• [DIRECTIONS FOR THIS TASK]:
Beginning at the top of the data below, restate every line word for word until the line containing "r firm. From" has been included, and omit the pictures.

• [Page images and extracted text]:

*-*-*

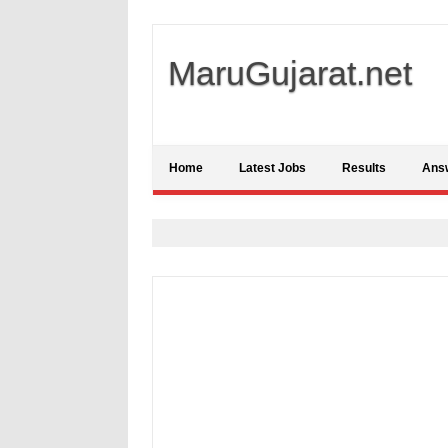
MaruGujarat.net
Home
Latest Jobs
Results
Ans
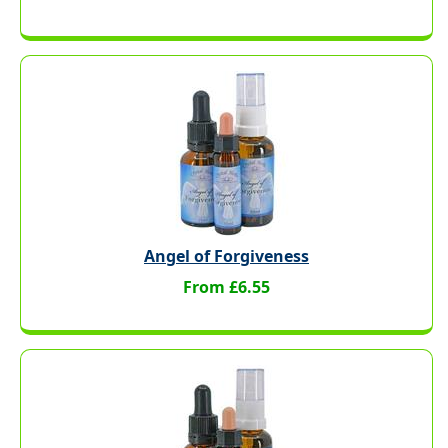
Angel of Forgiveness
From £6.55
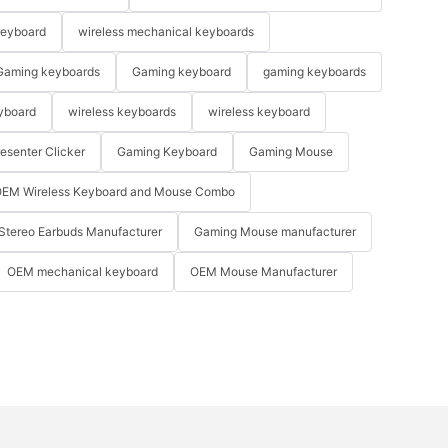
keyboard
wireless mechanical keyboards
Gaming keyboards
Gaming keyboard
gaming keyboards
yboard
wireless keyboards
wireless keyboard
resenter Clicker
Gaming Keyboard
Gaming Mouse
EM Wireless Keyboard and Mouse Combo
Stereo Earbuds Manufacturer
Gaming Mouse manufacturer
OEM mechanical keyboard
OEM Mouse Manufacturer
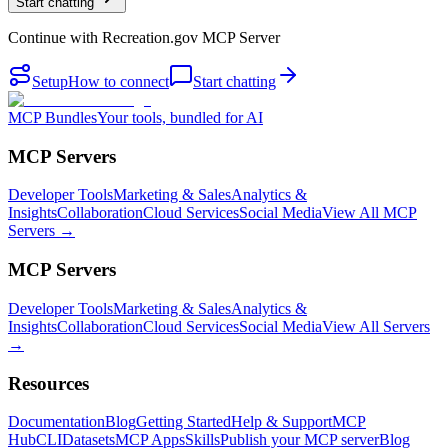
Start chatting
Continue with
Recreation.gov MCP Server
Setup
How to connect
Start chatting
MCP Bundles
Your tools, bundled for AI
MCP Servers
Developer Tools
Marketing & Sales
Analytics &
Insights
Collaboration
Cloud Services
Social Media
View All MCP
Servers →
MCP Servers
Developer Tools
Marketing & Sales
Analytics &
Insights
Collaboration
Cloud Services
Social Media
View All Servers
→
Resources
Documentation
Blog
Getting Started
Help & Support
MCP
Hub
CLI
Datasets
MCP Apps
Skills
Publish your MCP server
Blog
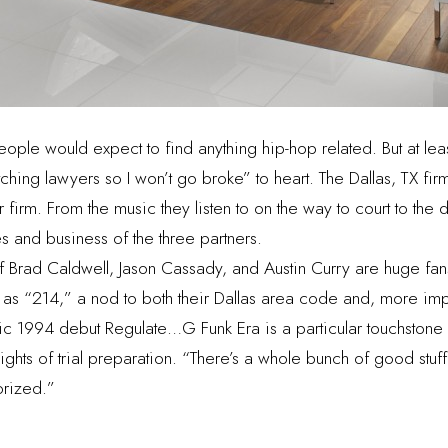
people would expect to find anything hip-hop related. But at lea
hing lawyers so I won’t go broke” to heart. The Dallas, TX fi
r firm. From the music they listen to on the way to court to the
s and business of the three partners.
f Brad Caldwell, Jason Cassady, and Austin Curry are huge fans
es as “214,” a nod to both their Dallas area code and, more i
c 1994 debut Regulate…G Funk Era is a particular touchstone f
g nights of trial preparation. “There’s a whole bunch of good stuf
orized.”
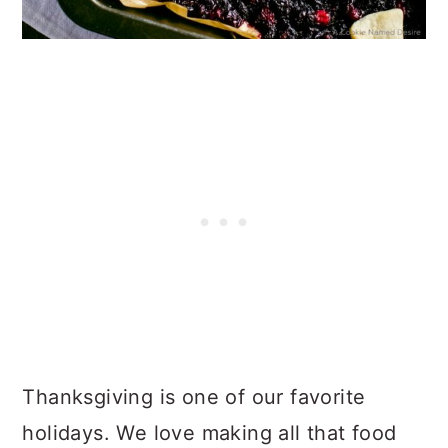
Thanksgiving is one of our favorite
holidays. We love making all that food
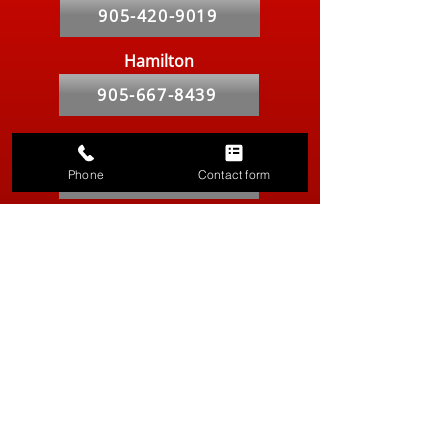
905-420-9019
Hamilton
905-667-8439
Markham
Phone
Contact form
905-764-2841
Kitchener-Waterloo
519-286-9557
Vancouver
604-629-8316
Hours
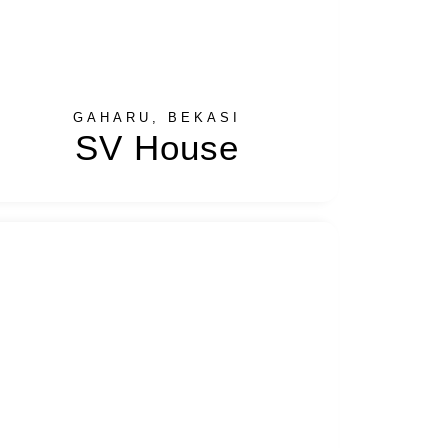
GAHARU, BEKASI
SV House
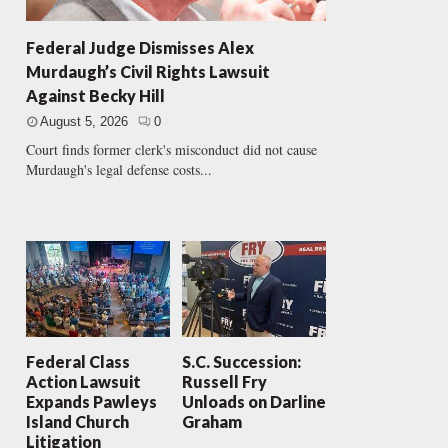
Federal Judge Dismisses Alex
Murdaugh’s Civil Rights Lawsuit
Against Becky Hill
August 5, 2026
0
Court finds former clerk's misconduct did not cause
Murdaugh's legal defense costs...
Federal Class
S.C. Succession:
Action Lawsuit
Russell Fry
Expands Pawleys
Unloads on Darline
Island Church
Graham
Litigation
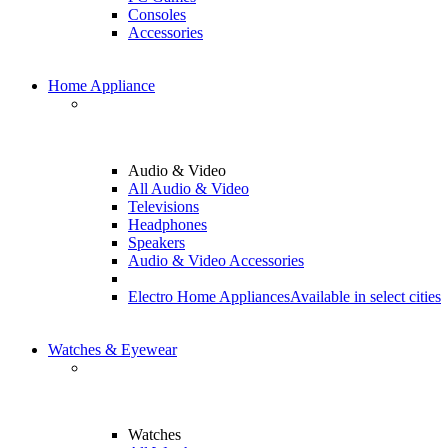
Consoles
Accessories
Home Appliance
Audio & Video
All Audio & Video
Televisions
Headphones
Speakers
Audio & Video Accessories
Electro Home Appliances
Available in select cities
Watches & Eyewear
Watches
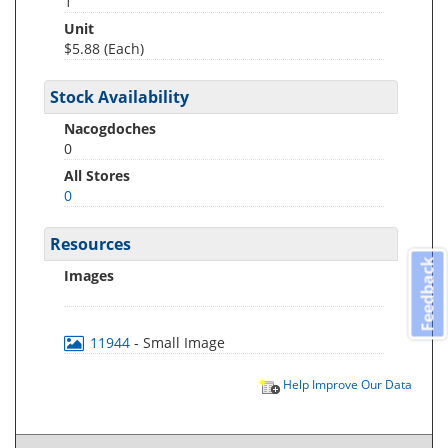
1
Unit
$5.88 (Each)
Stock Availability
Nacogdoches
0
All Stores
0
Resources
Feedback
Images
11944
- Small Image
Help Improve Our Data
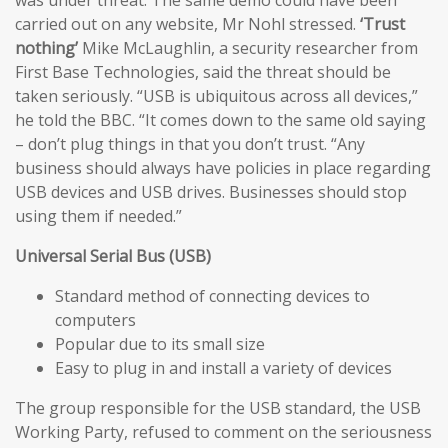
carried out on any website, Mr Nohl stressed.
‘Trust
nothing’
Mike McLaughlin, a security researcher from
First Base Technologies, said the threat should be
taken seriously. “USB is ubiquitous across all devices,”
he told the BBC. “It comes down to the same old saying
– don’t plug things in that you don’t trust. “Any
business should always have policies in place regarding
USB devices and USB drives. Businesses should stop
using them if needed.”
Universal Serial Bus (USB)
Standard method of connecting devices to
computers
Popular due to its small size
Easy to plug in and install a variety of devices
The group responsible for the USB standard, the USB
Working Party, refused to comment on the seriousness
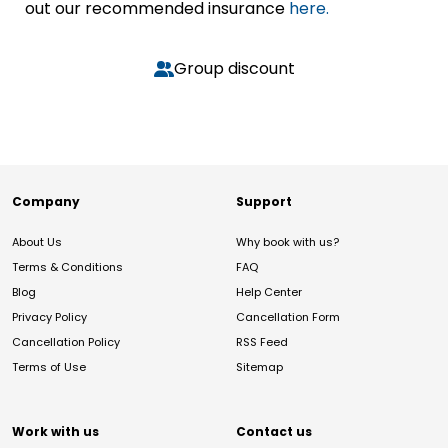
out our recommended insurance
here.
Group discount
Company
Support
About Us
Why book with us?
Terms & Conditions
FAQ
Blog
Help Center
Privacy Policy
Cancellation Form
Cancellation Policy
RSS Feed
Terms of Use
Sitemap
Work with us
Contact us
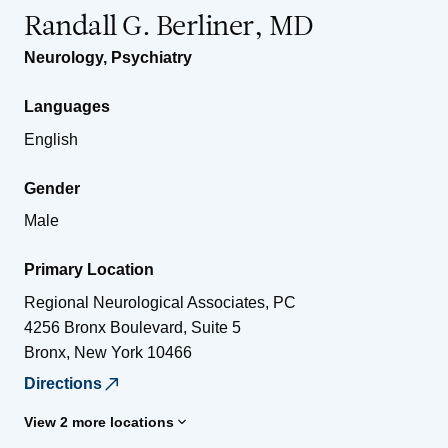
Randall G. Berliner, MD
Neurology
,
Psychiatry
Languages
English
Gender
Male
Primary Location
Regional Neurological Associates, PC
4256 Bronx Boulevard, Suite 5
Bronx
,
New York
10466
Directions
View 2 more locations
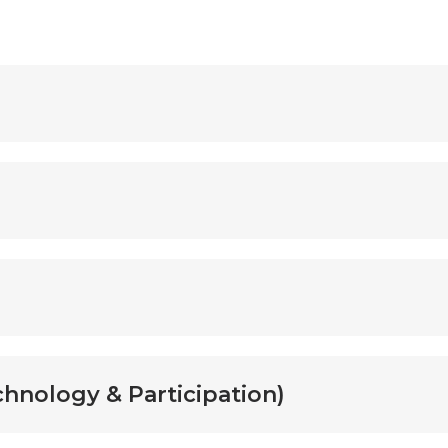
hnology & Participation)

*-*-*

• [ANSWER TO THIS EXERCISE]:
MaruGujarat.net
Home
Latest Jobs
Results
Ans
Angel of Forgiveness
From £6.55
keyboard
wireless mechanical keyboards
Gaming keyboards
Gaming keyboard
gaming keyboards
yboard
wireless keyboards
wireless keyboard
resenter Clicker
Gaming Keyboard
Gaming Mouse
EM Wireless Keyboard and Mouse Combo
Stereo Earbuds Manufacturer
Gaming Mouse manufacturer
OEM mechanical keyboard
OEM Mouse Manufacturer
Start chatting
Continue with
Recreation.gov MCP Server
Setup
How to connect
Start chatting
MCP Bundles
Your tools, bundled for AI
MCP Servers
Developer Tools
Marketing & Sales
Analytics &
Insights
Collaboration
Cloud Services
Social Media
View All MCP
Servers →
MCP Servers
Developer Tools
Marketing & Sales
Analytics &
Insights
Collaboration
Cloud Services
Social Media
View All Servers
→
Resources
Documentation
Blog
Getting Started
Help & Support
MCP
Hub
CLI
Datasets
MCP Apps
Skills
Publish your MCP server
Blog
people would expect to find anything hip-hop related. But at lea
hing lawyers so I won’t go broke” to heart. The Dallas, TX fi
r firm. From the music they listen to on the way to court to the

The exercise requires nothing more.